WeepingElf wrote:
Yep. If the two families had a common ancestor in India about 4000 or 5000 years ago, the resemblances would be readily apparent and the relationship firmly established by now. It isn't.
Not necessarily--if they had a common ancestor about 4-5kya, then the resemblances would be discoverable, but not necessarily readily apparent. Anyway, there are some "readily apparent similarities" already. The consonant inventories for example. But there are languages which have been known to academic linguistics for some time, and their (lack of) relation to other languages was quite obvious until it was shown quite rigorously that there wasn't actually any such lack. Some examples exist in Austronesian, for instance, that diverged from the rest of the family much later than 4kya and yet are barely recognizable because of various influential factors.
EDIT: also, where is the person who wrote this article getting their numbers? 200 is not "larger than Indo-European" or "Almost as large as Sino-Tibetan" by any counting of those language families that I've ever seen. Lolo-Burmese alone is like 100.
thetha wrote:Not necessarily--if they had a common ancestor about 4-5kya, then the resemblances would be discoverable, but not necessarily readily apparent. Anyway, there are some "readily apparent similarities" already. The consonant inventories for example.
Well, at that kind of time depth, I wouldn't put much store by common consonant inventories. Phonological inventories and typological features are much more likely to be areal features than to be inherited (the situation is of course more complicated when genetically related languages hang around in geographically contingent areas, like Semitic). If someone could show common inherited vocabulary and morphemes, that would convince me.

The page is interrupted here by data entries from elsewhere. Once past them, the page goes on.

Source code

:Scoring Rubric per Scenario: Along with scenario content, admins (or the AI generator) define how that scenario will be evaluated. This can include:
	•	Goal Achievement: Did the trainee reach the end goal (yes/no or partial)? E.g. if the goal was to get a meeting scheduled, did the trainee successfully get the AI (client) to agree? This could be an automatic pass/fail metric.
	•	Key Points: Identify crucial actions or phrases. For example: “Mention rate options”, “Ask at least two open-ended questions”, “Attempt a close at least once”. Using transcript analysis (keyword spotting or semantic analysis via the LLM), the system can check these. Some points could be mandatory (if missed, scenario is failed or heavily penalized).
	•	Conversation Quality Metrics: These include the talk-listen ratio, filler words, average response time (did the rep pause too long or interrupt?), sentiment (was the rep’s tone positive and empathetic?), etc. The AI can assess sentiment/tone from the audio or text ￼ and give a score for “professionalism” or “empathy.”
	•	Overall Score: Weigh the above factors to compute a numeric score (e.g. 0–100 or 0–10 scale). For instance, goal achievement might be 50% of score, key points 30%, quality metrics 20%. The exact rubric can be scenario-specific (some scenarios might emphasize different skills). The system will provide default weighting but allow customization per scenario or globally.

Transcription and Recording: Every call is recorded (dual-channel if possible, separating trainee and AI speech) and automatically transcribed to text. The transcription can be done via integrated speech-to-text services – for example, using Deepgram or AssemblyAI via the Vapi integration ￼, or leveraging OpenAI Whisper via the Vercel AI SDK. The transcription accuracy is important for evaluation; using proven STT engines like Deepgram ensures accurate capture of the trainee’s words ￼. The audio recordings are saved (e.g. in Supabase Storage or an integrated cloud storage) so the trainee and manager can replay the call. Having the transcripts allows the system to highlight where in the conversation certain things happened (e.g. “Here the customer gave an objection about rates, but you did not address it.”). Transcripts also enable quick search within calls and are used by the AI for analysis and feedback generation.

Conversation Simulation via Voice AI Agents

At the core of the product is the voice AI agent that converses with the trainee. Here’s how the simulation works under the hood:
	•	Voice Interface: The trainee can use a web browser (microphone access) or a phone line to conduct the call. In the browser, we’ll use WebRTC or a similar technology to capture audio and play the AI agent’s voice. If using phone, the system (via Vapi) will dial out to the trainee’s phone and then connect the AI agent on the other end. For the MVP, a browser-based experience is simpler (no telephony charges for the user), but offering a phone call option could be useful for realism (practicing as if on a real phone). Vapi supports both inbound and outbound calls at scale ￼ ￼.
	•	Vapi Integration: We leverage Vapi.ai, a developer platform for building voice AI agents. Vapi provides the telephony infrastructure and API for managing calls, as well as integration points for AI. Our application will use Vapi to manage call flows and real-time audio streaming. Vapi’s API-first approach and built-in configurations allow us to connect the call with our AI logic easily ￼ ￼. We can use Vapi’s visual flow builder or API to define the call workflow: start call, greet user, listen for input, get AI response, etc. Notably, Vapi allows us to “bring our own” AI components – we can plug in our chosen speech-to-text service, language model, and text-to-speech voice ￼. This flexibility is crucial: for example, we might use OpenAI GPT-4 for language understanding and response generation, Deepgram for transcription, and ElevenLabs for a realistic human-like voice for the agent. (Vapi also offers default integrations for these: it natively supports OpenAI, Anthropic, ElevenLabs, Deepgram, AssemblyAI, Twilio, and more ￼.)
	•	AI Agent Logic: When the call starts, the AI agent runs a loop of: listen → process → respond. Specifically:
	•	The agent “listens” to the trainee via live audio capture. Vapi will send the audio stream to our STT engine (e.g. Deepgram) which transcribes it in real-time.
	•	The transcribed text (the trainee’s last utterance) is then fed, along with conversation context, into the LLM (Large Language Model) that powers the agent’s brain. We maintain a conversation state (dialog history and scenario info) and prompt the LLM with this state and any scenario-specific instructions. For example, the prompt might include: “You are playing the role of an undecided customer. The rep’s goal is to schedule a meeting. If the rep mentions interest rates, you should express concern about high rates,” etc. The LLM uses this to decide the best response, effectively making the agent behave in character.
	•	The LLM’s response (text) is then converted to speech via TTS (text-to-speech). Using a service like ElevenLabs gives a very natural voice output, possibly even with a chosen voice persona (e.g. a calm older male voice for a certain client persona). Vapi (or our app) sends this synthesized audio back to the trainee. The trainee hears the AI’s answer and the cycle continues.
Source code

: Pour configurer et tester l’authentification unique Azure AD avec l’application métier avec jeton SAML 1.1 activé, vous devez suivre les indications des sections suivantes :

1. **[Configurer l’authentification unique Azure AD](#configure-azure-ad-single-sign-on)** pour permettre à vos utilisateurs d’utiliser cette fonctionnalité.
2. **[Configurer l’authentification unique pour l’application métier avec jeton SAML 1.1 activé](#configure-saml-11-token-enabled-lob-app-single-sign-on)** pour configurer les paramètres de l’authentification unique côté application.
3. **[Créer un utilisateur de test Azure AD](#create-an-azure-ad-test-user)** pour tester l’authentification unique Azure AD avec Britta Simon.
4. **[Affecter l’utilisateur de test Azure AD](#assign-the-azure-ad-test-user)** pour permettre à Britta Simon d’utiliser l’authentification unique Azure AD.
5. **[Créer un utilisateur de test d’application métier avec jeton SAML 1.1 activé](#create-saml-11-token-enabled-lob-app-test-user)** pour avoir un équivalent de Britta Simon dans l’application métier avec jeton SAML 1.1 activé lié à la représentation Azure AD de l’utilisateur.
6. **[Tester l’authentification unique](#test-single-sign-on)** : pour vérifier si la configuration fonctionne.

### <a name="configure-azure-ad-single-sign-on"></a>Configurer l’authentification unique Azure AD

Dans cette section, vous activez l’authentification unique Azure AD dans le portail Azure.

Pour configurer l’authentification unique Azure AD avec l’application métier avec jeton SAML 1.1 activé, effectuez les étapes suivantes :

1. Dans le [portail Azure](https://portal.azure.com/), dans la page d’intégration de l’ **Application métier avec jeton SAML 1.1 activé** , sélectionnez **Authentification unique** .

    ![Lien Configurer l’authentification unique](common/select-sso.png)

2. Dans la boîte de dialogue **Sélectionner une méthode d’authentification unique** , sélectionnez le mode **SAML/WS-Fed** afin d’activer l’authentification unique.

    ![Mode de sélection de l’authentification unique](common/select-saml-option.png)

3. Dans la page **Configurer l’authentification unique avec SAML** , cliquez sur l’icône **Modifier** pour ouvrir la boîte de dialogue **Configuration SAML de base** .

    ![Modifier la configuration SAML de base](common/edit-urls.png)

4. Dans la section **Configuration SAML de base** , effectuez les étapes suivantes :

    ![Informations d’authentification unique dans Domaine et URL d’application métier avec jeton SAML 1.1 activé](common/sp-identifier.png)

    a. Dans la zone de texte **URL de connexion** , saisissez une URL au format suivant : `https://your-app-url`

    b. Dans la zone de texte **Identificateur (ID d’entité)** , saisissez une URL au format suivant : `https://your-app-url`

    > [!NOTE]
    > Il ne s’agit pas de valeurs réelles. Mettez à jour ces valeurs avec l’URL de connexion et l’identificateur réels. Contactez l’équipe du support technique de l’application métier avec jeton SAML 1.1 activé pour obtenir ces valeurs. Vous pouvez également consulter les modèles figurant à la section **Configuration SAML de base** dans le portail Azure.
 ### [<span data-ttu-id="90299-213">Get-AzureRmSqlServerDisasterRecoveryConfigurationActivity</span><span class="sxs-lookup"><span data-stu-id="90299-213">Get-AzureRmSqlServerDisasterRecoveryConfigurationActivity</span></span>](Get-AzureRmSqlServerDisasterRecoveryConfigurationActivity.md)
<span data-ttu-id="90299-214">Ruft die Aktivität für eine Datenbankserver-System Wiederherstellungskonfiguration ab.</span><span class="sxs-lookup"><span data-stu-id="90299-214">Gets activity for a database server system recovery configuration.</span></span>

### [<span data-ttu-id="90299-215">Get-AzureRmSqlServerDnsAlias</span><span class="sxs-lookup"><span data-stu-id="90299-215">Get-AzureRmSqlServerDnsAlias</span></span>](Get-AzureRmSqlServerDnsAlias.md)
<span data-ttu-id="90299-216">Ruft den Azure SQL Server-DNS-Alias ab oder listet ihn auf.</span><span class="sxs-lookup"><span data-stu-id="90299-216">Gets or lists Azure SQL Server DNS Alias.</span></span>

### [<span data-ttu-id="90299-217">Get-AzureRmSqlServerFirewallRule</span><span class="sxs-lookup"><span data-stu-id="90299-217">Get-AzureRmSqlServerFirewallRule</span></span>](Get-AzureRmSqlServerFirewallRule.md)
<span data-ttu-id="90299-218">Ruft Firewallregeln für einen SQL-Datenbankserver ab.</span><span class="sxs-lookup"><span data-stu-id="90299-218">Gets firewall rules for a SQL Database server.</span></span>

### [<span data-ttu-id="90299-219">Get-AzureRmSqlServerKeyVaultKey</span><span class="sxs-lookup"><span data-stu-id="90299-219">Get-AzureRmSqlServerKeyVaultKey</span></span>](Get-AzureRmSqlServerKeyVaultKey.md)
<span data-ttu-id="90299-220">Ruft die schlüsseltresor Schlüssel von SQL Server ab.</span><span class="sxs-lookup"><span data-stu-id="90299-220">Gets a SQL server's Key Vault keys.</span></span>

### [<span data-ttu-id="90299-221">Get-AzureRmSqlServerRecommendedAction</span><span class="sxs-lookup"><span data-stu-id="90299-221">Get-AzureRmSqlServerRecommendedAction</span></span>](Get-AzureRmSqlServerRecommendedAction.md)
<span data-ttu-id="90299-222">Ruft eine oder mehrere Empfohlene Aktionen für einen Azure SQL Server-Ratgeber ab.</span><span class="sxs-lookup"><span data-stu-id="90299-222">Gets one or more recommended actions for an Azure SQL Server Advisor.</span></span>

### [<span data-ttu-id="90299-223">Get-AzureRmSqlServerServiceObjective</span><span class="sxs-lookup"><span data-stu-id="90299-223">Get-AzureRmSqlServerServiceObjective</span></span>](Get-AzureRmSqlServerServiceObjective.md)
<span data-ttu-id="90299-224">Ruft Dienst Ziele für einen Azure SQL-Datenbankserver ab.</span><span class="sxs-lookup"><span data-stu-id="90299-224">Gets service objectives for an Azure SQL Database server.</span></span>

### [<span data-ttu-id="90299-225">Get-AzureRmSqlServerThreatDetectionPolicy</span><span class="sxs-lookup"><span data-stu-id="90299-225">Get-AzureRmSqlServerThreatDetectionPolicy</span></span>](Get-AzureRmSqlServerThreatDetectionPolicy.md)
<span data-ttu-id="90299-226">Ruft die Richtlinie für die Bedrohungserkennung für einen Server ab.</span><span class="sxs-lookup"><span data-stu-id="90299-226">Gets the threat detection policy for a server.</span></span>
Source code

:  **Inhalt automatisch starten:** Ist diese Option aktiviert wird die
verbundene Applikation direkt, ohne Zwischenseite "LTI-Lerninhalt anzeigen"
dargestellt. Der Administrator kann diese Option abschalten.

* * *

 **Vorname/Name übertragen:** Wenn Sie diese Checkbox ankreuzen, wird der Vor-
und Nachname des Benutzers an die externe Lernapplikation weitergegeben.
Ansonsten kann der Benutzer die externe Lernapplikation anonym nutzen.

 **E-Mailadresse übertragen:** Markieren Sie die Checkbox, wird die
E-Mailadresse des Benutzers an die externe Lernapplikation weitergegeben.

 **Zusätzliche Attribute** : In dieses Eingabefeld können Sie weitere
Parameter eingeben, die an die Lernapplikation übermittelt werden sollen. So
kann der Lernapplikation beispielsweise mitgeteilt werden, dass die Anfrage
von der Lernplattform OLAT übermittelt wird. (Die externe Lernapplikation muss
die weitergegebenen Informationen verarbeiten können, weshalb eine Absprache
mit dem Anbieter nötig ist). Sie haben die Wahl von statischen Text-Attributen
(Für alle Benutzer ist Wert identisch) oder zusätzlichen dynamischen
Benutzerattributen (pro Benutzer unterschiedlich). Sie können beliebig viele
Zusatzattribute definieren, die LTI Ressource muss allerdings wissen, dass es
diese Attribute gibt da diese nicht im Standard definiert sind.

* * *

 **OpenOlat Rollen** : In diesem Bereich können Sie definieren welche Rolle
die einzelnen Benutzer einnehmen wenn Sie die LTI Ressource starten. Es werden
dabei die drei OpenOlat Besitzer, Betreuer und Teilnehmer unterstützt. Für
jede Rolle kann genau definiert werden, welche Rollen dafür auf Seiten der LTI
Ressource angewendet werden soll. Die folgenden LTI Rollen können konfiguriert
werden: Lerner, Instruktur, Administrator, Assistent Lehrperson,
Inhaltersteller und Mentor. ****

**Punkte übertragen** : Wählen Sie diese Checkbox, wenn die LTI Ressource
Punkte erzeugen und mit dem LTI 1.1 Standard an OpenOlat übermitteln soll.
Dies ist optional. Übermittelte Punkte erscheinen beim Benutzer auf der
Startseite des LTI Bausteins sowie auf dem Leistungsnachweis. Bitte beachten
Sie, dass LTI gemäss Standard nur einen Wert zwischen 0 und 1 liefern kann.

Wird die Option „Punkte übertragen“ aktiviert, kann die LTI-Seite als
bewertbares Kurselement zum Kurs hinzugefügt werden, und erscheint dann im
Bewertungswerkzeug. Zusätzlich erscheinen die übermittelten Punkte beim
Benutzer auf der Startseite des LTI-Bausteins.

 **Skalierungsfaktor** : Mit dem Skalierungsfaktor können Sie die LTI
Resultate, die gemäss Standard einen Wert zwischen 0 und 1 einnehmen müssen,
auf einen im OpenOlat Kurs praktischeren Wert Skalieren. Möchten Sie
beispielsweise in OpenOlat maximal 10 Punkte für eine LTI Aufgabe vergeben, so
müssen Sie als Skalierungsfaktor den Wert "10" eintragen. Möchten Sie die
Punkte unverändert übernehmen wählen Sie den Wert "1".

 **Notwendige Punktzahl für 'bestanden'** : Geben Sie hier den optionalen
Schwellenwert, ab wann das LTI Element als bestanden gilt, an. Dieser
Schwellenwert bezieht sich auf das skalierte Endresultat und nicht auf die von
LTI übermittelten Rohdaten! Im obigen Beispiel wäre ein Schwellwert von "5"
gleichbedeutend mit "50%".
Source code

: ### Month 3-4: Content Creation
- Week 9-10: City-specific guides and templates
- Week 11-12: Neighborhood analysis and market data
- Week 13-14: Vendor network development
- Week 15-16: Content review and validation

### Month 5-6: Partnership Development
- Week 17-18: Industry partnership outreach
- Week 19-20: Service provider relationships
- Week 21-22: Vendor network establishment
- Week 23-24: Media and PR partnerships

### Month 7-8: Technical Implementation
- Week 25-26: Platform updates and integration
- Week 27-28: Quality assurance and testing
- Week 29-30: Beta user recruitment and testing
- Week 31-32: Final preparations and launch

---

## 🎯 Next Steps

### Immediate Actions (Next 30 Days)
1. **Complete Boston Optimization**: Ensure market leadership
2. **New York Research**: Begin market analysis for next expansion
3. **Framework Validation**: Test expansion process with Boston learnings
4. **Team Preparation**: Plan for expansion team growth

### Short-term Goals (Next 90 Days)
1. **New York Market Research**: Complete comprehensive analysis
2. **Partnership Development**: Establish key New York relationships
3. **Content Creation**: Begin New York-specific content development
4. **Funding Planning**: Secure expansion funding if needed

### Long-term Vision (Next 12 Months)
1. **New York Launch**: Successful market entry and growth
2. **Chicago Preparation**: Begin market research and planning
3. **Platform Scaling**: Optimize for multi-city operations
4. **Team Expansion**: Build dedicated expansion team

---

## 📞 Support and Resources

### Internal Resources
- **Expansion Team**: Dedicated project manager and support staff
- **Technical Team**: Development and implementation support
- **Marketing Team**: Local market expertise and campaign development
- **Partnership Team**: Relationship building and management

thetha wrote:EDIT: also, where is the person who wrote this article getting their numbers? 200 is not "larger than Indo-European" or "Almost as large as Sino-Tibetan" by any counting of those language families that I've ever seen. Lolo-Burmese alone is like 100.
Older classifications, probably. Ruhlen has 144 IE languages, 258 Sino-Tibetan. (Living languages only.) These numbers were in line with Voegelin & Voegelin and the Ethnologue.
Actually upon doing some closer examination of my personal sources on Sino-Tibetan stuff (mainly Matisoff's work) 258 (or something in the higher 200s) does seems to be a reasonable count of them.
hwhatting wrote:
thetha wrote:Not necessarily--if they had a common ancestor about 4-5kya, then the resemblances would be discoverable, but not necessarily readily apparent. Anyway, there are some "readily apparent similarities" already. The consonant inventories for example.
Well, at that kind of time depth, I wouldn't put much store by common consonant inventories. Phonological inventories and typological features are much more likely to be areal features than to be inherited (the situation is of course more complicated when genetically related languages hang around in geographically contingent areas, like Semitic). If someone could show common inherited vocabulary and morphemes, that would convince me.
For sure, but that's my point. We do have readily apparent similarities, they've just done nothing for us.
Soap wrote:Well, American English has plenty of words with initial /kj/, such as "cute", "cube", "cuneiform", etc. But none with initial /tj/, because yod=dropping only happened after coronals. Granted, that /kj/ in itself only appears before /u/, but Im not sure that matters. I remember hearing a news reporter say "kə'tu.šə" for Katyusha on TV once and being surprised.
Right, AmEng only tolerates Cj before /u or ɚ/. (In dialects where /ur/ is preserved, Cj is only tolerated before /u ur/.)